As tech stocks are getting the spotlight, some logistic counters are still performing relatively well in recent QRs including $TASCO and $MAYBULK.
Globally, container shipping rates are blowing out to never before seen levels amid continued chaos due to supply-demand shortage. The cost of container freight has more than quadrupled from 2020 as market demand outstripe supplies and because of shortage of containers, owing to congestion in Europe and the US recently.
Not to mention, China recently closed a major container terminal at the Port of Ningbo-Zhoushan after a dock worker tested positive for COVID. This is the 3rd largest container in the world, and this shutdown makes an already bad situation much worse.
The consequences of the shutdown are already apparent.
Don't be intimidated by the zippy zappy lines. This chart shows more vessels are waiting on anchor at the Yangshan port, a key container terminal in Shanghai, as vessels are being rerouted. Higher means more congestion.
“This will affect imports as well as exports. September is usually the peak month for exports, and the experience from Yantian port’s congestion tells us that clearing the ensuing freight congestion could take at least 4 weeks” said the regional head of research at ING.
“This could affect the delivery of goods for Black Friday shopping in the west”. Added Carnell.

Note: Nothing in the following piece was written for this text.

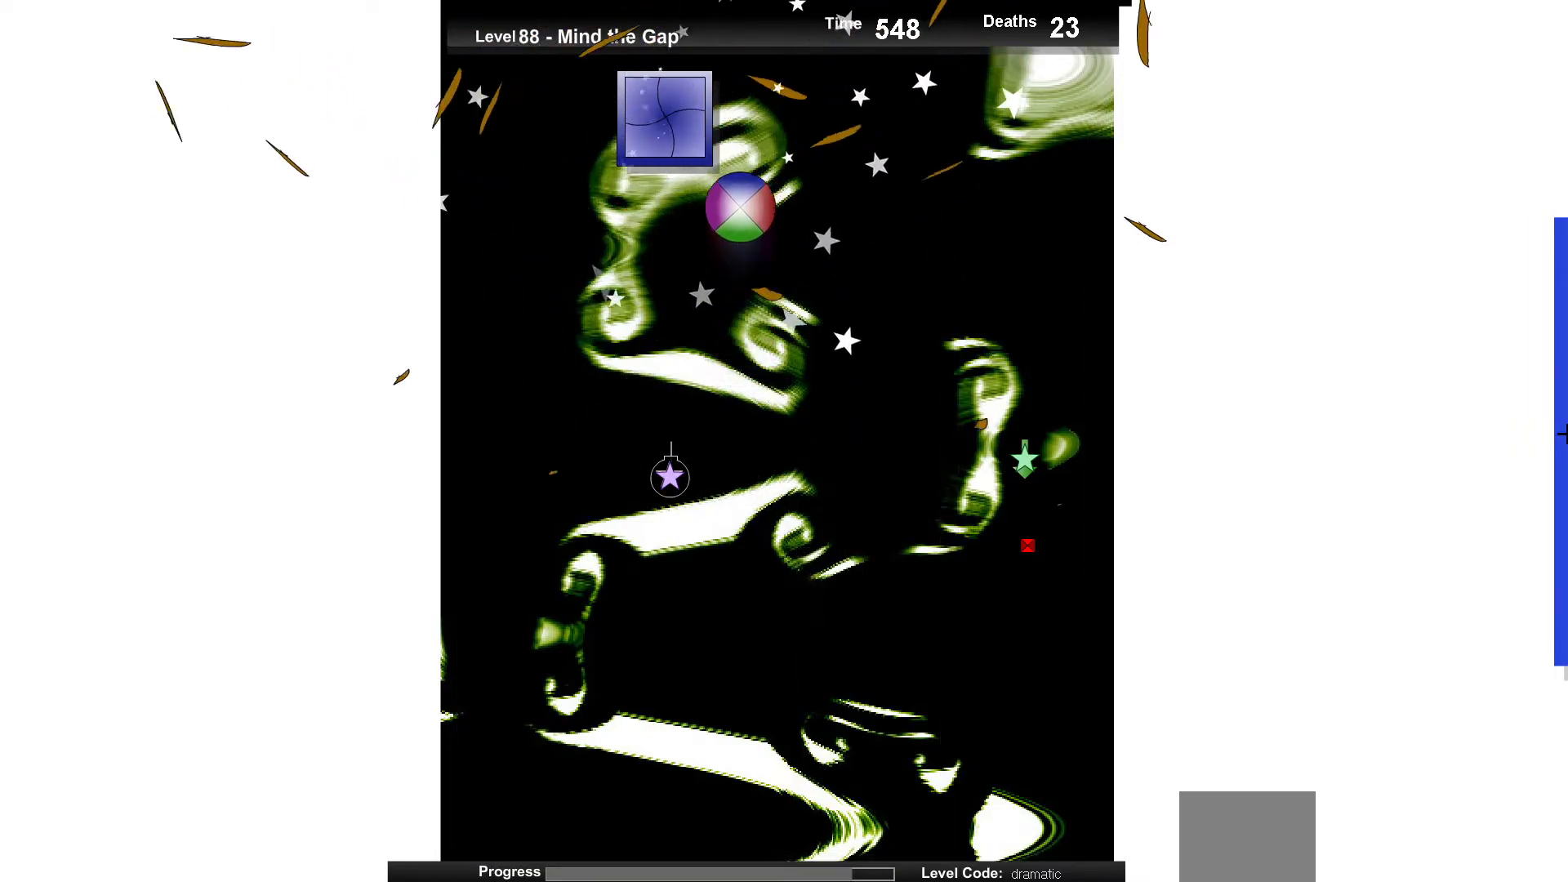
{"keys": [], "events": [[67, "up", "down"], [133, "left", "down"], [200, "up", "up"], [400, "left", "up"]]}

Considering around 25% of capacity at China’s 3rd busiest port just closed down, just as Black Friday and Christmas are coming, things don't seem likely to be calming anytime soon.
Meanwhile, BDI also hit a decade high on China port closure.
The port at Zhoushan is also important for imports of commodities like crude, gas and coal. Australia could be hit hard by this.
These disruptive developments pushed the BDI to its highest since June 2010 on Thursday. Another reason is that the dry bulk market continues to be tight.
In a recent interview with a dry bulk player in Malaysia, the CEO mentioned that the scrapping of older ships and the decline in new ship orders in the last 10 years had led to the current supply tightness. Traditionally, it takes about 2 years to build a ship.
In addition, steel prices have gone up so much that most shipowners will just wait and see how the situation evolves. If we were to order new vessels now, steel cost alone would result in 15% increase in vessel prices.
Shares of shipping companies across the world rose, with COSCO shipping in Hong Kong shares closing nearly 9% higher. Hamburg-based Hapag Lloyed jumped 5.8% and Nasdaq-listed shares of AP Moeller-Maersk rose 2.4% overnight on Thursday.
Although the hike in prices are most obvious from Asia to Europe and the US, rates for intra-Asia routes have gone up as well.
This will be beneficial for local local shipping companies including
$TASCO, $MAYBULK, $HARBOUR, $SYSCORP, $FREIGHT and many more.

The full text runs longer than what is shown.